Stored data
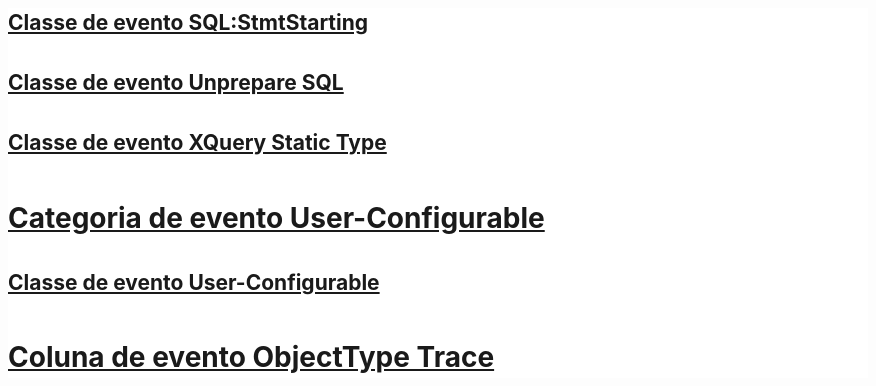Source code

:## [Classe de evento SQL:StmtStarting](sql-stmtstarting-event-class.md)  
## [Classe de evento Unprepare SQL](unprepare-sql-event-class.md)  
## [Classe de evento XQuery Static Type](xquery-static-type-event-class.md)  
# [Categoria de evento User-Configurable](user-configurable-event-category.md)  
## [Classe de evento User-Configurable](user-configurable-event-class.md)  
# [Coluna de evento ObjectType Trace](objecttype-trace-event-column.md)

WORK TO COMPLETE: Repeat only the lines from the one holding "de evento User-Configurable](user-configurable-event-class.md)" through the last line of the data.

SOLUTION:
## [Classe de evento User-Configurable](user-configurable-event-class.md)  
# [Coluna de evento ObjectType Trace](objecttype-trace-event-column.md)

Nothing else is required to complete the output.